Arden Hills' Mark Spitz won seven Gold Medals and Mike Burton one gold. Chavoor was once again head coach of the women's team. It won eight gold medals of a possible fourteen, five silver medals of a possible twelve, and four bronze medals of a possible twelve. Combining the 1968 and 1972 records, Chavoor’s women won nineteen of twenty-eight possible gold medals, twelve of twenty- four silver medals, and twelve of a possible twenty-four bronze medals. It was the last Olympic team Chavoor coached, and he went out on top. His two Olympic swimming teams had dominated the world competition and helped establish the U.S. women’s program as the finest on earth.

===20 Olympic gold medals===
A total of 20 gold medals were won by his swimmers in three Olympics. His swimmers Mike Burton, Debbie Meyer, Susan Pederson, John Nelson, Ellie Daniel, and Mark Spitz won a combined 12 gold medals in the 1968 Olympics. Burton and Spitz then won a combined 8 gold medals in 1972, and Jeff Float, Chavoor's last Olympian, won 1 gold in 1984.

== Honors ==
He was named Coach of the Year by the American Swimming Coaches Association in 1968, and was inducted into the International Swimming Hall of Fame in 1977. He has been called one of the "three greatest coaches the United States has ever had." His life is chronicled in the book Victory in the Pool by Bill George.

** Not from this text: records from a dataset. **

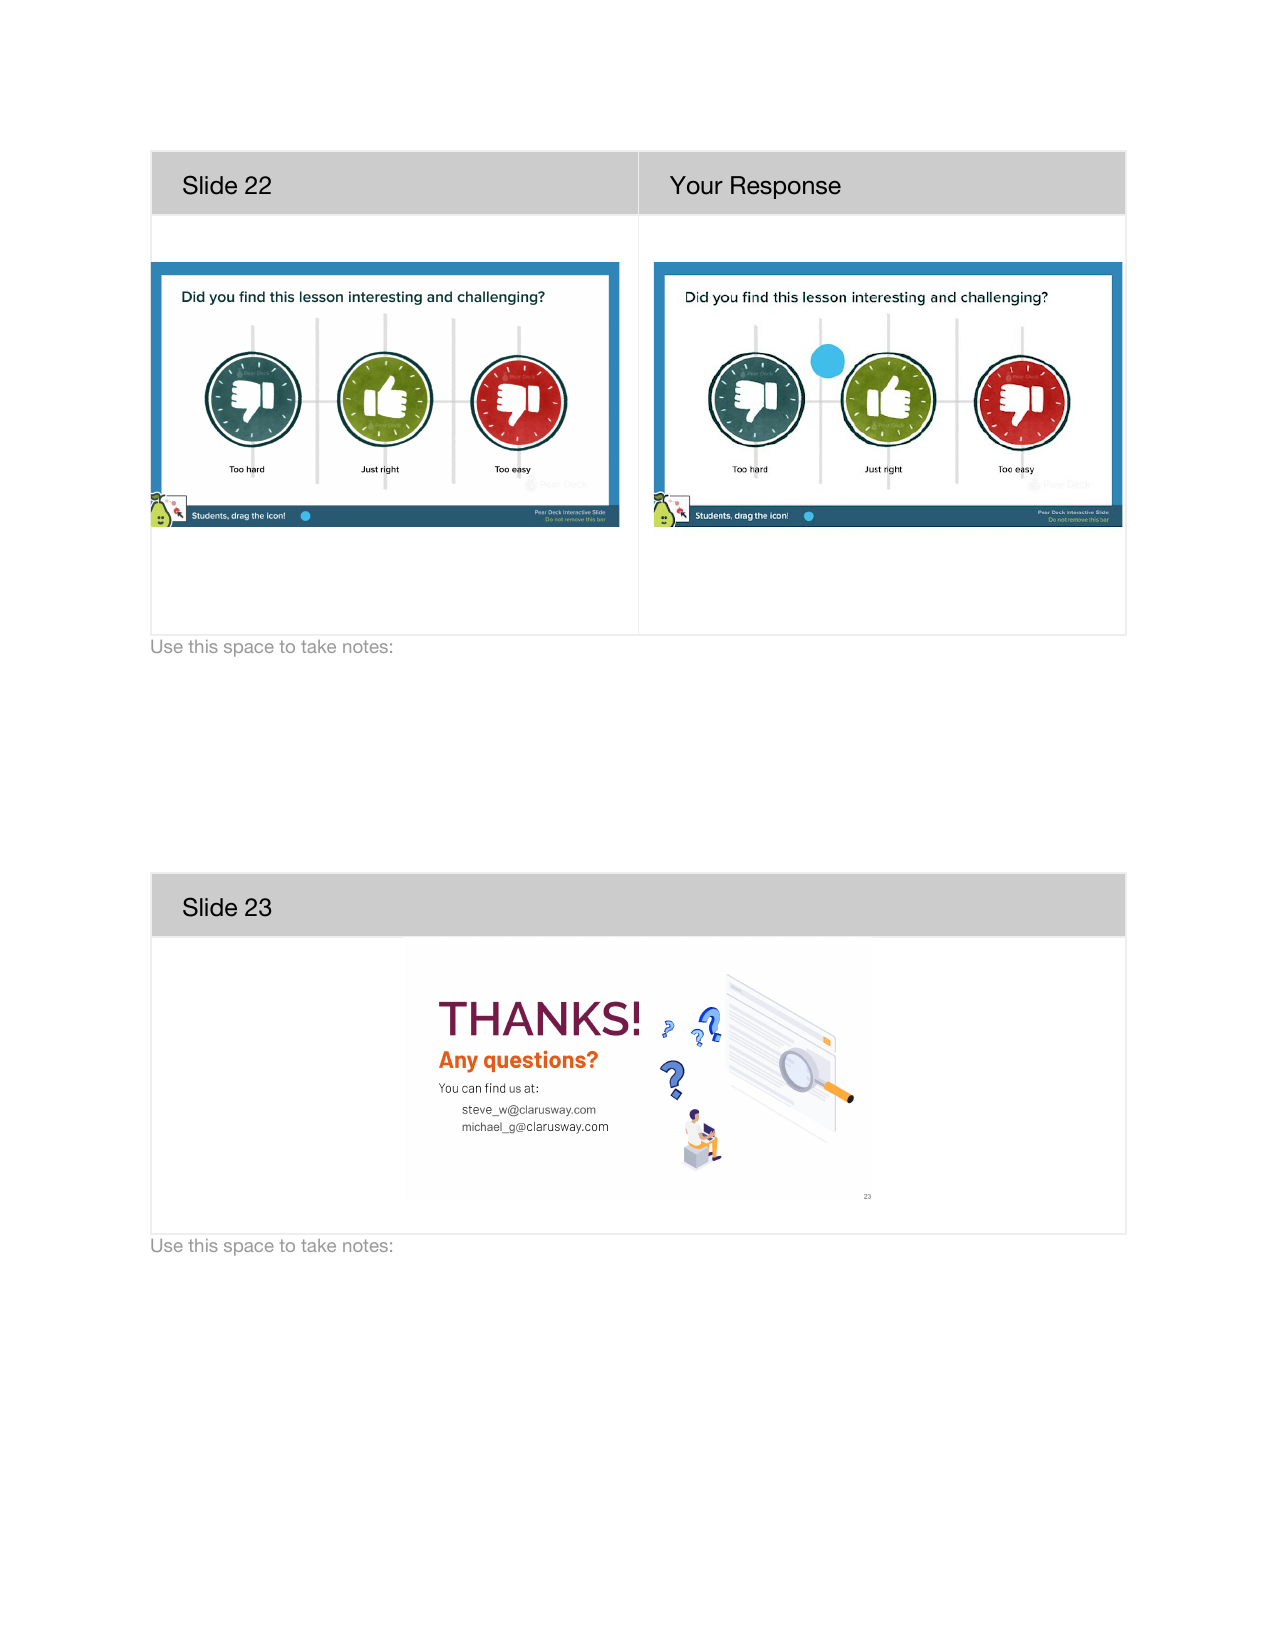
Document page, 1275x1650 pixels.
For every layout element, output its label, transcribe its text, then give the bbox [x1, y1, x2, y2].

picture [403, 937, 873, 1202]
table_header Your Response [639, 152, 1125, 214]
text Use this space to take notes: [150, 1235, 1125, 1258]
table_cell [152, 216, 638, 634]
text Use this space to take notes: [150, 636, 1125, 659]
table_header Slide 22 [152, 152, 638, 214]
table_cell [639, 216, 1125, 634]
picture [150, 262, 620, 527]
picture [653, 262, 1123, 615]
table_cell [152, 938, 1125, 1233]
table_header Slide 23 [152, 874, 1125, 936]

Chavoor published a book co-authored with Bill Davidson titled The 50-Meter Jungle, which told part of his life story.

==Retirement==
Chavoor sold Arden Hills in 1985 but continued training swimmers until his 1990 retirement from Sacramento's Rancho Arroyo Pool. He played racquetball frequently, and had earlier played squash. In early 1992, he was diagnosed with liver cancer. He died at home on September 3, 1992 in Gold River, California, east of Sacramento. His swimmers won 31 Olympic medals, set 81 world and 131 U.S. records. He is the only swim coach to have produced two James E. Sullivan Award winners (Mark Spitz and Debbie Meyer).